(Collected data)
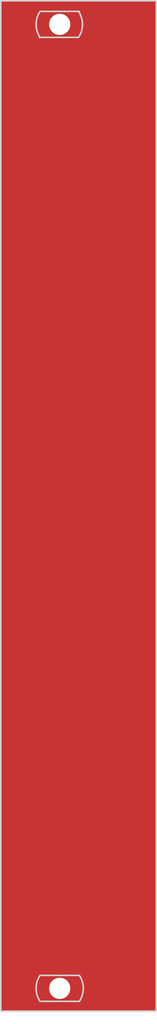
<source format=kicad_pcb>
(kicad_pcb (version 20211014) (generator pcbnew)

  (general
    (thickness 1.6)
  )

  (paper "A4")
  (layers
    (0 "F.Cu" signal)
    (31 "B.Cu" signal)
    (32 "B.Adhes" user "B.Adhesive")
    (33 "F.Adhes" user "F.Adhesive")
    (34 "B.Paste" user)
    (35 "F.Paste" user)
    (36 "B.SilkS" user "B.Silkscreen")
    (37 "F.SilkS" user "F.Silkscreen")
    (38 "B.Mask" user)
    (39 "F.Mask" user)
    (40 "Dwgs.User" user "User.Drawings")
    (41 "Cmts.User" user "User.Comments")
    (42 "Eco1.User" user "User.Eco1")
    (43 "Eco2.User" user "User.Eco2")
    (44 "Edge.Cuts" user)
    (45 "Margin" user)
    (46 "B.CrtYd" user "B.Courtyard")
    (47 "F.CrtYd" user "F.Courtyard")
    (48 "B.Fab" user)
    (49 "F.Fab" user)
    (50 "User.1" user)
    (51 "User.2" user)
    (52 "User.3" user)
    (53 "User.4" user)
    (54 "User.5" user)
    (55 "User.6" user)
    (56 "User.7" user)
    (57 "User.8" user)
    (58 "User.9" user)
  )

  (setup
    (pad_to_mask_clearance 0)
    (pcbplotparams
      (layerselection 0x00010fc_ffffffff)
      (disableapertmacros false)
      (usegerberextensions false)
      (usegerberattributes true)
      (usegerberadvancedattributes true)
      (creategerberjobfile true)
      (svguseinch false)
      (svgprecision 6)
      (excludeedgelayer true)
      (plotframeref false)
      (viasonmask false)
      (mode 1)
      (useauxorigin false)
      (hpglpennumber 1)
      (hpglpenspeed 20)
      (hpglpendiameter 15.000000)
      (dxfpolygonmode true)
      (dxfimperialunits true)
      (dxfusepcbnewfont true)
      (psnegative false)
      (psa4output false)
      (plotreference true)
      (plotvalue true)
      (plotinvisibletext false)
      (sketchpadsonfab false)
      (subtractmaskfromsilk false)
      (outputformat 1)
      (mirror false)
      (drillshape 0)
      (scaleselection 1)
      (outputdirectory "gerber")
    )
  )

  (net 0 "")

  (footprint "MountingHole:MountingHole_2.7mm_M2.5" (layer "F.Cu") (at 7.5 125.5))

  (footprint "MountingHole:MountingHole_2.7mm_M2.5" (layer "F.Cu") (at 7.5 3))

  (gr_rect (start 0 128.4) (end 19.79 0) (layer "F.Cu") (width 0.15) (fill solid) (tstamp 01776c79-3cdf-4507-a875-ee8e0d6a00c0))
  (gr_line (start 19.79 0) (end 0 0) (layer "Edge.Cuts") (width 0.2) (tstamp 0b57d747-396b-415c-9717-4be3ebd01f86))
  (gr_arc (start 5 127.15) (mid 4.495544 125.5) (end 5 123.85) (layer "Edge.Cuts") (width 0.2) (tstamp 3bec5c10-7c5f-4884-bada-23f18c97d6d9))
  (gr_arc (start 9.895 1.35) (mid 10.399456 3) (end 9.895 4.65) (layer "Edge.Cuts") (width 0.2) (tstamp 41b9f48d-f230-498c-8096-9151c7ee8ff5))
  (gr_arc (start 5 4.65) (mid 4.495544 3) (end 5 1.35) (layer "Edge.Cuts") (width 0.2) (tstamp 49e36c19-78c4-4608-9ae4-d2a42b58fcc0))
  (gr_line (start 5 123.85) (end 10 123.85) (layer "Edge.Cuts") (width 0.2) (tstamp 52a70883-9b12-4fa6-8793-f357ced5d023))
  (gr_line (start 19.79 128.4) (end 19.79 0) (layer "Edge.Cuts") (width 0.2) (tstamp 59980141-1a4a-471f-ae16-4e31b6aadab9))
  (gr_arc (start 10 123.85) (mid 10.504456 125.5) (end 10 127.15) (layer "Edge.Cuts") (width 0.2) (tstamp 80ef444a-a1fd-4f09-89fb-778c72d8900a))
  (gr_line (start 9.895 4.65) (end 4.895 4.65) (layer "Edge.Cuts") (width 0.2) (tstamp 82e75b14-b941-439a-a292-8fe8ee110353))
  (gr_line (start 5 1.35) (end 10 1.35) (layer "Edge.Cuts") (width 0.2) (tstamp 91349f8c-b982-4590-90f2-8b2e0bd0234d))
  (gr_line (start 0 128.4) (end 19.79 128.4) (layer "Edge.Cuts") (width 0.2) (tstamp a07e0a9c-2a0c-4918-934f-66c994316026))
  (gr_line (start 10 127.15) (end 5 127.15) (layer "Edge.Cuts") (width 0.2) (tstamp b81eb8b9-afa1-41f8-baed-4938d8332777))
  (gr_line (start 0 0) (end 0 128.4) (layer "Edge.Cuts") (width 0.2) (tstamp ff102572-1463-4327-9287-2511a6a732d5))
  (gr_text "ADRmu 10V DC Reference Standard" (at 9.895 64.2 90) (layer "F.Mask") (tstamp 5241574c-0ff2-44ca-9746-821bea4e22b9)
    (effects (font (size 3 3) (thickness 0.75)))
  )

  (group "" (id d44df31e-157a-4a99-852f-da9ceebda002)
    (members
      0b57d747-396b-415c-9717-4be3ebd01f86
      3bec5c10-7c5f-4884-bada-23f18c97d6d9
      41b9f48d-f230-498c-8096-9151c7ee8ff5
      49e36c19-78c4-4608-9ae4-d2a42b58fcc0
      52a70883-9b12-4fa6-8793-f357ced5d023
      59980141-1a4a-471f-ae16-4e31b6aadab9
      80ef444a-a1fd-4f09-89fb-778c72d8900a
      82e75b14-b941-439a-a292-8fe8ee110353
      91349f8c-b982-4590-90f2-8b2e0bd0234d
      a07e0a9c-2a0c-4918-934f-66c994316026
      b81eb8b9-afa1-41f8-baed-4938d8332777
      ff102572-1463-4327-9287-2511a6a732d5
    )
  )
)

</source>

### What is required
When a line of the records includes "Adhes", that line belongs in the answer.

### Reply
    (32 "B.Adhes" user "B.Adhesive")
    (33 "F.Adhes" user "F.Adhesive")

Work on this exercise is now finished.